#### Material for this exercise
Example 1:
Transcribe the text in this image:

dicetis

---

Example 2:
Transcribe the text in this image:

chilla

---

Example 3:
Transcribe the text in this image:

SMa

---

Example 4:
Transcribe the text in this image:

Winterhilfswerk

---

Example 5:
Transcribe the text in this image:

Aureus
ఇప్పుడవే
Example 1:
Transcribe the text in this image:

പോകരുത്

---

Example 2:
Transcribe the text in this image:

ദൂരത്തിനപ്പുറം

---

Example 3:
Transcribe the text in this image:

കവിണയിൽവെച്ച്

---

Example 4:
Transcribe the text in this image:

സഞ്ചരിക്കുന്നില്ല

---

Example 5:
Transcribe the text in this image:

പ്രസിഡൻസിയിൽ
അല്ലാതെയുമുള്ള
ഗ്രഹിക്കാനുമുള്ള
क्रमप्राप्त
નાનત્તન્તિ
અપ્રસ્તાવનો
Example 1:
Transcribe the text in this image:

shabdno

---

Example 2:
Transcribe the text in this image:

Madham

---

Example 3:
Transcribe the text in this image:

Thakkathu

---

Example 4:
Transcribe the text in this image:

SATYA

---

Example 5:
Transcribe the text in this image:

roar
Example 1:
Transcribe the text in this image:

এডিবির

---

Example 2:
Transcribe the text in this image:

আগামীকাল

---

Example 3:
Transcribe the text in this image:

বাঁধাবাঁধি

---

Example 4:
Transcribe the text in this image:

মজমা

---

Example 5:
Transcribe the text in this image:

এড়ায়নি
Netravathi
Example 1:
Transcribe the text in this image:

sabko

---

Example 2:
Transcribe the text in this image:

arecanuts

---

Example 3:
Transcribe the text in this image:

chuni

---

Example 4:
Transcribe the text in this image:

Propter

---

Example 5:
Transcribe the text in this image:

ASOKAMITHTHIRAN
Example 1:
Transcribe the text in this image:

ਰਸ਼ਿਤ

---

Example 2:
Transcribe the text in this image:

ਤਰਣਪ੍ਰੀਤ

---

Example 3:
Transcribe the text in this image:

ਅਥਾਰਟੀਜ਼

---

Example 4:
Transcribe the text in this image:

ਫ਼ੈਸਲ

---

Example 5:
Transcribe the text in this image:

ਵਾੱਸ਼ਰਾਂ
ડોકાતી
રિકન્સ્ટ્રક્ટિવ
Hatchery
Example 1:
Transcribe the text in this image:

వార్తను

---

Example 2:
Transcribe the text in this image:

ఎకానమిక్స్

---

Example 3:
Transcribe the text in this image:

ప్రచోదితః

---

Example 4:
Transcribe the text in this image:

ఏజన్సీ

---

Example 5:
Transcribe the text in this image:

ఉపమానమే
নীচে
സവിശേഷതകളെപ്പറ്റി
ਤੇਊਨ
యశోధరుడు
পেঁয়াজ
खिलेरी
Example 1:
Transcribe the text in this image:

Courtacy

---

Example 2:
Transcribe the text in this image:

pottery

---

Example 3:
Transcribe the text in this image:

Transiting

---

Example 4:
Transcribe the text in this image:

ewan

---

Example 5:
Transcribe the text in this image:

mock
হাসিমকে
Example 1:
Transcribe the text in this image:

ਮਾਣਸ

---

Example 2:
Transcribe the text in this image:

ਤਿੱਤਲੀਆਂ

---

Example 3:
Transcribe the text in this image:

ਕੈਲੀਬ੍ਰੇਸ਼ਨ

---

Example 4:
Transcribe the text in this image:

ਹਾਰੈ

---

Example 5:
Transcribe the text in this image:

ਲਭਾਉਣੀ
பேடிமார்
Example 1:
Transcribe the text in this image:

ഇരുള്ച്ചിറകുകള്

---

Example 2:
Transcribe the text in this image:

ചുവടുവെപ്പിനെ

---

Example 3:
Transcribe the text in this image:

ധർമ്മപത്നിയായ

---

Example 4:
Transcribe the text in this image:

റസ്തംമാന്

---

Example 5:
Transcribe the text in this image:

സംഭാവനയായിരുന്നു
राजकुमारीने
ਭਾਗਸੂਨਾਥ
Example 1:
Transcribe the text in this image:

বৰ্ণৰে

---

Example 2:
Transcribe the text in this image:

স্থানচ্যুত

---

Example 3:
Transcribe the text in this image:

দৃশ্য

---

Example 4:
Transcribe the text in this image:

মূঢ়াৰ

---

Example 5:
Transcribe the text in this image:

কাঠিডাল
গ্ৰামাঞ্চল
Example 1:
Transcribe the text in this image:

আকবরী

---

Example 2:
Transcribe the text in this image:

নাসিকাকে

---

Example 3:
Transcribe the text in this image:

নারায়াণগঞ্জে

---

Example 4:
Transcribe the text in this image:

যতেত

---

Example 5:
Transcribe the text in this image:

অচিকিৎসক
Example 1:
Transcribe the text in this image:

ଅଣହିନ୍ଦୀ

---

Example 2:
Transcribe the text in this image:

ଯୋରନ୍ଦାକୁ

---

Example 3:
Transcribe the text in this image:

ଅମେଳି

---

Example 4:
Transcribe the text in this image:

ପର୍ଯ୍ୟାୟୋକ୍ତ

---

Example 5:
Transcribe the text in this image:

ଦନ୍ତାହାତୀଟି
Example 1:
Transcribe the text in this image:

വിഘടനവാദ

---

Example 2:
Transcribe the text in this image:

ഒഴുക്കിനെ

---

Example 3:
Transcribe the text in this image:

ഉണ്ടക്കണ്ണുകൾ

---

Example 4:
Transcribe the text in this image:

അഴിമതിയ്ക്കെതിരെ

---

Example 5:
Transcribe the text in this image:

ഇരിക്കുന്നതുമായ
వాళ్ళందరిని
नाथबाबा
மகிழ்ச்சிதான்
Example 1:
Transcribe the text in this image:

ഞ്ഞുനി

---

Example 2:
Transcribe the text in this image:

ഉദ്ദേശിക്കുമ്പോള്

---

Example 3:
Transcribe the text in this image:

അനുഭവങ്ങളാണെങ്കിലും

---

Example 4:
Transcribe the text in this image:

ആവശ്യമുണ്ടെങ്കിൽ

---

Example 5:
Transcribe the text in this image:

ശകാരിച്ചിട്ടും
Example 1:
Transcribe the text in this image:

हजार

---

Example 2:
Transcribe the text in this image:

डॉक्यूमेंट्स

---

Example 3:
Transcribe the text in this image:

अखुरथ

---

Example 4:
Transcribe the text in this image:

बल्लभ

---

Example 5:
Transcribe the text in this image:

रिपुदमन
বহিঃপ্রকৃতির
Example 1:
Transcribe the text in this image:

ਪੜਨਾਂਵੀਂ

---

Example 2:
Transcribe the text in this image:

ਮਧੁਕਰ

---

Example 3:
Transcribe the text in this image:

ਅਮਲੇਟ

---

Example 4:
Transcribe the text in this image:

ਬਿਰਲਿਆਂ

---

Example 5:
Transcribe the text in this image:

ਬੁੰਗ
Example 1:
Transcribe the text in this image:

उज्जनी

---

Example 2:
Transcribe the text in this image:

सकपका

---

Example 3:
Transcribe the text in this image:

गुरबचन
########
▶ **Problem**: Copy all of the data exactly.

▶ **Answer**:
Example 1:
Transcribe the text in this image:

dicetis

---

Example 2:
Transcribe the text in this image:

chilla

---

Example 3:
Transcribe the text in this image:

SMa

---

Example 4:
Transcribe the text in this image:

Winterhilfswerk

---

Example 5:
Transcribe the text in this image:

Aureus
ఇప్పుడవే
Example 1:
Transcribe the text in this image:

പോകരുത്

---

Example 2:
Transcribe the text in this image:

ദൂരത്തിനപ്പുറം

---

Example 3:
Transcribe the text in this image:

കവിണയിൽവെച്ച്

---

Example 4:
Transcribe the text in this image:

സഞ്ചരിക്കുന്നില്ല

---

Example 5:
Transcribe the text in this image:

പ്രസിഡൻസിയിൽ
അല്ലാതെയുമുള്ള
ഗ്രഹിക്കാനുമുള്ള
क्रमप्राप्त
નાનત્તન્તિ
અપ્રસ્તાવનો
Example 1:
Transcribe the text in this image:

shabdno

---

Example 2:
Transcribe the text in this image:

Madham

---

Example 3:
Transcribe the text in this image:

Thakkathu

---

Example 4:
Transcribe the text in this image:

SATYA

---

Example 5:
Transcribe the text in this image:

roar
Example 1:
Transcribe the text in this image:

এডিবির

---

Example 2:
Transcribe the text in this image:

আগামীকাল

---

Example 3:
Transcribe the text in this image:

বাঁধাবাঁধি

---

Example 4:
Transcribe the text in this image:

মজমা

---

Example 5:
Transcribe the text in this image:

এড়ায়নি
Netravathi
Example 1:
Transcribe the text in this image:

sabko

---

Example 2:
Transcribe the text in this image:

arecanuts

---

Example 3:
Transcribe the text in this image:

chuni

---

Example 4:
Transcribe the text in this image:

Propter

---

Example 5:
Transcribe the text in this image:

ASOKAMITHTHIRAN
Example 1:
Transcribe the text in this image:

ਰਸ਼ਿਤ

---

Example 2:
Transcribe the text in this image:

ਤਰਣਪ੍ਰੀਤ

---

Example 3:
Transcribe the text in this image:

ਅਥਾਰਟੀਜ਼

---

Example 4:
Transcribe the text in this image:

ਫ਼ੈਸਲ

---

Example 5:
Transcribe the text in this image:

ਵਾੱਸ਼ਰਾਂ
ડોકાતી
રિકન્સ્ટ્રક્ટિવ
Hatchery
Example 1:
Transcribe the text in this image:

వార్తను

---

Example 2:
Transcribe the text in this image:

ఎకానమిక్స్

---

Example 3:
Transcribe the text in this image:

ప్రచోదితః

---

Example 4:
Transcribe the text in this image:

ఏజన్సీ

---

Example 5:
Transcribe the text in this image:

ఉపమానమే
নীচে
സവിശേഷതകളെപ്പറ്റി
ਤੇਊਨ
యశోధరుడు
পেঁয়াজ
खिलेरी
Example 1:
Transcribe the text in this image:

Courtacy

---

Example 2:
Transcribe the text in this image:

pottery

---

Example 3:
Transcribe the text in this image:

Transiting

---

Example 4:
Transcribe the text in this image:

ewan

---

Example 5:
Transcribe the text in this image:

mock
হাসিমকে
Example 1:
Transcribe the text in this image:

ਮਾਣਸ

---

Example 2:
Transcribe the text in this image:

ਤਿੱਤਲੀਆਂ

---

Example 3:
Transcribe the text in this image:

ਕੈਲੀਬ੍ਰੇਸ਼ਨ

---

Example 4:
Transcribe the text in this image:

ਹਾਰੈ

---

Example 5:
Transcribe the text in this image:

ਲਭਾਉਣੀ
பேடிமார்
Example 1:
Transcribe the text in this image:

ഇരുള്ച്ചിറകുകള്

---

Example 2:
Transcribe the text in this image:

ചുവടുവെപ്പിനെ

---

Example 3:
Transcribe the text in this image:

ധർമ്മപത്നിയായ

---

Example 4:
Transcribe the text in this image:

റസ്തംമാന്

---

Example 5:
Transcribe the text in this image:

സംഭാവനയായിരുന്നു
राजकुमारीने
ਭਾਗਸੂਨਾਥ
Example 1:
Transcribe the text in this image:

বৰ্ণৰে

---

Example 2:
Transcribe the text in this image:

স্থানচ্যুত

---

Example 3:
Transcribe the text in this image:

দৃশ্য

---

Example 4:
Transcribe the text in this image:

মূঢ়াৰ

---

Example 5:
Transcribe the text in this image:

কাঠিডাল
গ্ৰামাঞ্চল
Example 1:
Transcribe the text in this image:

আকবরী

---

Example 2:
Transcribe the text in this image:

নাসিকাকে

---

Example 3:
Transcribe the text in this image:

নারায়াণগঞ্জে

---

Example 4:
Transcribe the text in this image:

যতেত

---

Example 5:
Transcribe the text in this image:

অচিকিৎসক
Example 1:
Transcribe the text in this image:

ଅଣହିନ୍ଦୀ

---

Example 2:
Transcribe the text in this image:

ଯୋରନ୍ଦାକୁ

---

Example 3:
Transcribe the text in this image:

ଅମେଳି

---

Example 4:
Transcribe the text in this image:

ପର୍ଯ୍ୟାୟୋକ୍ତ

---

Example 5:
Transcribe the text in this image:

ଦନ୍ତାହାତୀଟି
Example 1:
Transcribe the text in this image:

വിഘടനവാദ

---

Example 2:
Transcribe the text in this image:

ഒഴുക്കിനെ

---

Example 3:
Transcribe the text in this image:

ഉണ്ടക്കണ്ണുകൾ

---

Example 4:
Transcribe the text in this image:

അഴിമതിയ്ക്കെതിരെ

---

Example 5:
Transcribe the text in this image:

ഇരിക്കുന്നതുമായ
వాళ్ళందరిని
नाथबाबा
மகிழ்ச்சிதான்
Example 1:
Transcribe the text in this image:

ഞ്ഞുനി

---

Example 2:
Transcribe the text in this image:

ഉദ്ദേശിക്കുമ്പോള്

---

Example 3:
Transcribe the text in this image:

അനുഭവങ്ങളാണെങ്കിലും

---

Example 4:
Transcribe the text in this image:

ആവശ്യമുണ്ടെങ്കിൽ

---

Example 5:
Transcribe the text in this image:

ശകാരിച്ചിട്ടും
Example 1:
Transcribe the text in this image:

हजार

---

Example 2:
Transcribe the text in this image:

डॉक्यूमेंट्स

---

Example 3:
Transcribe the text in this image:

अखुरथ

---

Example 4:
Transcribe the text in this image:

बल्लभ

---

Example 5:
Transcribe the text in this image:

रिपुदमन
বহিঃপ্রকৃতির
Example 1:
Transcribe the text in this image:

ਪੜਨਾਂਵੀਂ

---

Example 2:
Transcribe the text in this image:

ਮਧੁਕਰ

---

Example 3:
Transcribe the text in this image:

ਅਮਲੇਟ

---

Example 4:
Transcribe the text in this image:

ਬਿਰਲਿਆਂ

---

Example 5:
Transcribe the text in this image:

ਬੁੰਗ
Example 1:
Transcribe the text in this image:

उज्जनी

---

Example 2:
Transcribe the text in this image:

सकपका

---

Example 3:
Transcribe the text in this image:

गुरबचन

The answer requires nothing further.